Keep links and discard rest from page sourcecode.



  • How I can keep links similar to this

    https://d1a0n9gptf7ayu.cloudfront.net/photos/
    9fc6d4cc85ce7b5e33d0ae73ecddcb.jpg
    

    and delete rest of source code?
    Source code text file have 55 links similar like.



  • @Ravi-K ,

    Some questions:

    • Did you intend for that to be two separate lines (ie, you want to keep both normal URLs and filenames-with-extension) or was that meant to be a single line with the filename immediately after the trailing slash in the URL?
      • for the URL protocol, will they all be https://, or will there also be http://, ftp://, file://, irc://, or other such links?
      • if there really are links that are filename.ext, does it have to be able to recognize any .ext, or just .jpg, or just some small set of extensions (if the last choice, please list them)
    • The search/replace expression can be very different if there is only ever one link per line of text vs potentially needing to recognize multiple links in the same line

    If you follow the advice below and give us some more information (especially “before” and “after” data, with examples of data that will stay and data that will go), it will make it more likely that you will get an answer that meets your needs.
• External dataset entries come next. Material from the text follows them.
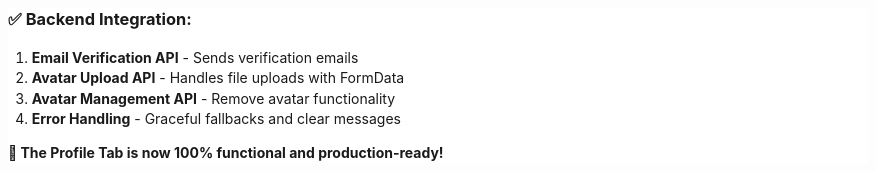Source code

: ### **✅ Backend Integration:**
1. **Email Verification API** - Sends verification emails
2. **Avatar Upload API** - Handles file uploads with FormData
3. **Avatar Management API** - Remove avatar functionality
4. **Error Handling** - Graceful fallbacks and clear messages

**🎯 The Profile Tab is now 100% functional and production-ready!** 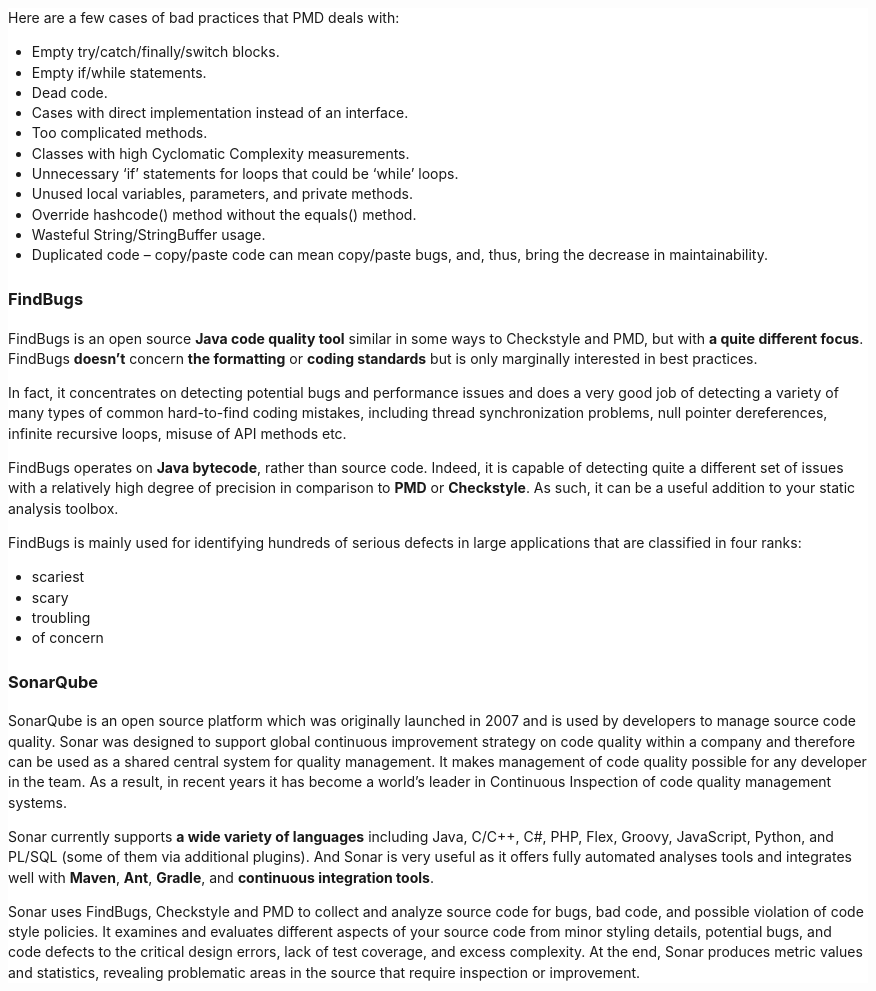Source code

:Here are a few cases of bad practices that PMD deals with:

- Empty try/catch/finally/switch blocks.
- Empty if/while statements.
- Dead code.
- Cases with direct implementation instead of an interface.
- Too complicated methods.
- Classes with high Cyclomatic Complexity measurements.
- Unnecessary ‘if’ statements for loops that could be ‘while’ loops.
- Unused local variables, parameters, and private methods.
- Override hashcode() method without the equals() method.
- Wasteful String/StringBuffer usage.
- Duplicated code – copy/paste code can mean copy/paste bugs, and, thus, bring the decrease in maintainability.


### FindBugs

FindBugs is an open source **Java code quality tool** similar in some ways to Checkstyle and PMD, but with **a quite different focus**. FindBugs **doesn’t** concern **the formatting** or **coding standards** but is only marginally interested in best practices.

In fact, it concentrates on detecting potential bugs and performance issues and does a very good job of detecting a variety of many types of common hard-to-find coding mistakes, including thread synchronization problems, null pointer dereferences, infinite recursive loops, misuse of API methods etc. 

FindBugs operates on **Java bytecode**, rather than source code. Indeed, it is capable of detecting quite a different set of issues with a relatively high degree of precision in comparison to **PMD** or **Checkstyle**. As such, it can be a useful addition to your static analysis toolbox.

FindBugs is mainly used for identifying hundreds of serious defects in large applications that are classified in four ranks:

- scariest
- scary
- troubling
- of concern


### SonarQube

SonarQube is an open source platform which was originally launched in 2007 and is used by developers to manage source code quality. Sonar was designed to support global continuous improvement strategy on code quality within a company and therefore can be used as a shared central system for quality management. It makes management of code quality possible for any developer in the team. As a result, in recent years it has become a world’s leader in Continuous Inspection of code quality management systems.

Sonar currently supports **a wide variety of languages** including Java, C/C++, C#, PHP, Flex, Groovy, JavaScript, Python, and PL/SQL (some of them via additional plugins). And Sonar is very useful as it offers fully automated analyses tools and integrates well with **Maven**, **Ant**, **Gradle**, and **continuous integration tools**.

Sonar uses FindBugs, Checkstyle and PMD to collect and analyze source code for bugs, bad code, and possible violation of code style policies. It examines and evaluates different aspects of your source code from minor styling details, potential bugs, and code defects to the critical design errors, lack of test coverage, and excess complexity. At the end, Sonar produces metric values and statistics, revealing problematic areas in the source that require inspection or improvement.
But I will start by showing what I would do under one such circumstance

    If I were solving this problem for just https://... links, where they may or may not be more than one link per line, I would probably do it as a multi-step process

    1. get them onto lines by themselves: open Search > Replace dialog:
      FIND = https://[^\s()<>'"]* – assume that spaces, tabs, newlines, parentheses, angle brackets, and double or single quotes will all end a URL
      REPLACE = \r\n$0\r\n – put CRLF newlines on both sides of the matched link
      SEARCH MODE = regular expression
      REPLACE ALL
    2. Get rid of everything but those URLs-on-a-line: Search > Mark dialog (or if it is still open, just go to the Mark tab of the Replace dialog you were already in
      FIND = ^https://[^\s()<>'"]*$
      BOOKMARK LINE = enabled
      MARK ALL
      Search > Bookmark > Remove unmarked lines

    Given the number of open questions about your data, I doubt that will immediately solve your problem. But it would be my first step. I recommend figuring out how all the pieces of my recommendation worked, and trying to tweak them to match your actual data. If you have trouble, follow the advice below, share what you tried and why you thought it would work when you tweaked my regular expressions, and ask specific questions.

    ----

    Do you want regex search/replace help? Then please be patient and polite, show some effort, and be willing to learn; answer questions and requests for clarification that are made of you. All example text should be marked as literal text using the </> toolbar button or manual Markdown syntax. To make regex in red (and so they keep their special characters like *), use backticks, like `^.*?blah.*?\z`. Screenshots can be pasted from the clipboard to your post using Ctrl+V to show graphical items, but any text should be included as literal text in your post so we can easily copy/paste your data. Show the data you have and the text you want to get from that data; include examples of things that should match and be transformed, and things that don’t match and should be left alone; show edge cases and make sure you examples are as varied as your real data. Show the regex you already tried, and why you thought it should work; tell us what’s wrong with what you do get. Read the official NPP Searching / Regex docs and the forum’s Regular Expression FAQ. If you follow these guidelines, you’re much more likely to get helpful replies that solve your problem in the shortest number of tries.